** Opening Record excerpts block **
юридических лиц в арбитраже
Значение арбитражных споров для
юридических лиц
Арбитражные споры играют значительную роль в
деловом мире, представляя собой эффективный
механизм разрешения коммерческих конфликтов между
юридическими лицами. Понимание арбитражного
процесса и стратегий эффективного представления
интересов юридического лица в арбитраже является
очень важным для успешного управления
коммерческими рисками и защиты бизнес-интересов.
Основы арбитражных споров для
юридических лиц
** Closing Record excerpts block **
Each entry must be output exactly as it was written.

Result below =
юридических лиц в арбитраже
Значение арбитражных споров для
юридических лиц
Арбитражные споры играют значительную роль в
деловом мире, представляя собой эффективный
механизм разрешения коммерческих конфликтов между
юридическими лицами. Понимание арбитражного
процесса и стратегий эффективного представления
интересов юридического лица в арбитраже является
очень важным для успешного управления
коммерческими рисками и защиты бизнес-интересов.
Основы арбитражных споров для
юридических лиц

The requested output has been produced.